- Provided records -
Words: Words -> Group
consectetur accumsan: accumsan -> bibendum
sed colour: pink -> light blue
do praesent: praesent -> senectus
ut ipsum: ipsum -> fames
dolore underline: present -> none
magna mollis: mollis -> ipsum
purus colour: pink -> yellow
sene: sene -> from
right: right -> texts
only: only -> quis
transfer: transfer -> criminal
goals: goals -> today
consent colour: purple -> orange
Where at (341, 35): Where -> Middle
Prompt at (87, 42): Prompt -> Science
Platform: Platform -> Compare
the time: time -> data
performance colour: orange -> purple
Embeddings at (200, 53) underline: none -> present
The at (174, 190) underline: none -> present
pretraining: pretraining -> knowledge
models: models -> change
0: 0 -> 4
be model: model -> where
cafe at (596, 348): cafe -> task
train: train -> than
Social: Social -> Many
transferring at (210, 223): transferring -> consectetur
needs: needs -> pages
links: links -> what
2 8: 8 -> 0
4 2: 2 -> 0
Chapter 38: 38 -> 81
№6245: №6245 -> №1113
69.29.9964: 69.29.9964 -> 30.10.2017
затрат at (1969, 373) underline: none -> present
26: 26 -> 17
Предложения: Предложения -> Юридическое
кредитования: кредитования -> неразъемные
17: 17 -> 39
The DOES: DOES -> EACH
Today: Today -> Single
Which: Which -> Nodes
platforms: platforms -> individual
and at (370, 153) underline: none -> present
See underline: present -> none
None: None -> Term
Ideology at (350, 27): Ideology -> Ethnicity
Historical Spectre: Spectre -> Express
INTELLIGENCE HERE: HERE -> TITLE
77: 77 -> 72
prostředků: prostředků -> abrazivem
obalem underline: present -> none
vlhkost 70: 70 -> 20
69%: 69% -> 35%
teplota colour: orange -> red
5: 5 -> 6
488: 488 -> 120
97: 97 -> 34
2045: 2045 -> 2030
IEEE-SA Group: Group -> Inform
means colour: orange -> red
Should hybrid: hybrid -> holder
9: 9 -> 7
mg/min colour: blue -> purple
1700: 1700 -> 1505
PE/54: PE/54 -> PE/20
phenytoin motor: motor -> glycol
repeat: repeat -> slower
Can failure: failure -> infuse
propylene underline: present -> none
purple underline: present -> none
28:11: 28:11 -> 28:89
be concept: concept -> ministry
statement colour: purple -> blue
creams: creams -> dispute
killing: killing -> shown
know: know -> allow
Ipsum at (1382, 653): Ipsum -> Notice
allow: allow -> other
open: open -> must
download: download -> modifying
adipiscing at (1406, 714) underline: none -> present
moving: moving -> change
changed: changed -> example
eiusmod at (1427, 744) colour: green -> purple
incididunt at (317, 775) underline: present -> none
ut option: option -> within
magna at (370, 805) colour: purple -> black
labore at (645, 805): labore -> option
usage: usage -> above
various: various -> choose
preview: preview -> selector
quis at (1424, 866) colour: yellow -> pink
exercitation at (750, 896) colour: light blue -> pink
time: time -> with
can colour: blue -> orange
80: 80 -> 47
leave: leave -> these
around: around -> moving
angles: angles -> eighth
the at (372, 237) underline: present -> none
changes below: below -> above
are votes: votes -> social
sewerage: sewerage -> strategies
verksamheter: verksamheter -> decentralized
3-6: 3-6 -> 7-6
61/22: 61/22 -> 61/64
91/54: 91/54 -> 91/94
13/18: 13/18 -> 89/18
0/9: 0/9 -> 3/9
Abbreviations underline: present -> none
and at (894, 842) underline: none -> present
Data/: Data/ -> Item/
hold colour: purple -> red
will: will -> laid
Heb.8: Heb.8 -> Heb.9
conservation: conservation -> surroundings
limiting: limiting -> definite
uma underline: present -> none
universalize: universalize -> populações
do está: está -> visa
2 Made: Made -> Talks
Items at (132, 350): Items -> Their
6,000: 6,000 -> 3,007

- Instruction -
Reproduce the listing above in full, substituting "color" for every occurrence of "colour" and leaving everything else unchanged.

- Written solution -
Words: Words -> Group
consectetur accumsan: accumsan -> bibendum
sed color: pink -> light blue
do praesent: praesent -> senectus
ut ipsum: ipsum -> fames
dolore underline: present -> none
magna mollis: mollis -> ipsum
purus color: pink -> yellow
sene: sene -> from
right: right -> texts
only: only -> quis
transfer: transfer -> criminal
goals: goals -> today
consent color: purple -> orange
Where at (341, 35): Where -> Middle
Prompt at (87, 42): Prompt -> Science
Platform: Platform -> Compare
the time: time -> data
performance color: orange -> purple
Embeddings at (200, 53) underline: none -> present
The at (174, 190) underline: none -> present
pretraining: pretraining -> knowledge
models: models -> change
0: 0 -> 4
be model: model -> where
cafe at (596, 348): cafe -> task
train: train -> than
Social: Social -> Many
transferring at (210, 223): transferring -> consectetur
needs: needs -> pages
links: links -> what
2 8: 8 -> 0
4 2: 2 -> 0
Chapter 38: 38 -> 81
№6245: №6245 -> №1113
69.29.9964: 69.29.9964 -> 30.10.2017
затрат at (1969, 373) underline: none -> present
26: 26 -> 17
Предложения: Предложения -> Юридическое
кредитования: кредитования -> неразъемные
17: 17 -> 39
The DOES: DOES -> EACH
Today: Today -> Single
Which: Which -> Nodes
platforms: platforms -> individual
and at (370, 153) underline: none -> present
See underline: present -> none
None: None -> Term
Ideology at (350, 27): Ideology -> Ethnicity
Historical Spectre: Spectre -> Express
INTELLIGENCE HERE: HERE -> TITLE
77: 77 -> 72
prostředků: prostředků -> abrazivem
obalem underline: present -> none
vlhkost 70: 70 -> 20
69%: 69% -> 35%
teplota color: orange -> red
5: 5 -> 6
488: 488 -> 120
97: 97 -> 34
2045: 2045 -> 2030
IEEE-SA Group: Group -> Inform
means color: orange -> red
Should hybrid: hybrid -> holder
9: 9 -> 7
mg/min color: blue -> purple
1700: 1700 -> 1505
PE/54: PE/54 -> PE/20
phenytoin motor: motor -> glycol
repeat: repeat -> slower
Can failure: failure -> infuse
propylene underline: present -> none
purple underline: present -> none
28:11: 28:11 -> 28:89
be concept: concept -> ministry
statement color: purple -> blue
creams: creams -> dispute
killing: killing -> shown
know: know -> allow
Ipsum at (1382, 653): Ipsum -> Notice
allow: allow -> other
open: open -> must
download: download -> modifying
adipiscing at (1406, 714) underline: none -> present
moving: moving -> change
changed: changed -> example
eiusmod at (1427, 744) color: green -> purple
incididunt at (317, 775) underline: present -> none
ut option: option -> within
magna at (370, 805) color: purple -> black
labore at (645, 805): labore -> option
usage: usage -> above
various: various -> choose
preview: preview -> selector
quis at (1424, 866) color: yellow -> pink
exercitation at (750, 896) color: light blue -> pink
time: time -> with
can color: blue -> orange
80: 80 -> 47
leave: leave -> these
around: around -> moving
angles: angles -> eighth
the at (372, 237) underline: present -> none
changes below: below -> above
are votes: votes -> social
sewerage: sewerage -> strategies
verksamheter: verksamheter -> decentralized
3-6: 3-6 -> 7-6
61/22: 61/22 -> 61/64
91/54: 91/54 -> 91/94
13/18: 13/18 -> 89/18
0/9: 0/9 -> 3/9
Abbreviations underline: present -> none
and at (894, 842) underline: none -> present
Data/: Data/ -> Item/
hold color: purple -> red
will: will -> laid
Heb.8: Heb.8 -> Heb.9
conservation: conservation -> surroundings
limiting: limiting -> definite
uma underline: present -> none
universalize: universalize -> populações
do está: está -> visa
2 Made: Made -> Talks
Items at (132, 350): Items -> Their
6,000: 6,000 -> 3,007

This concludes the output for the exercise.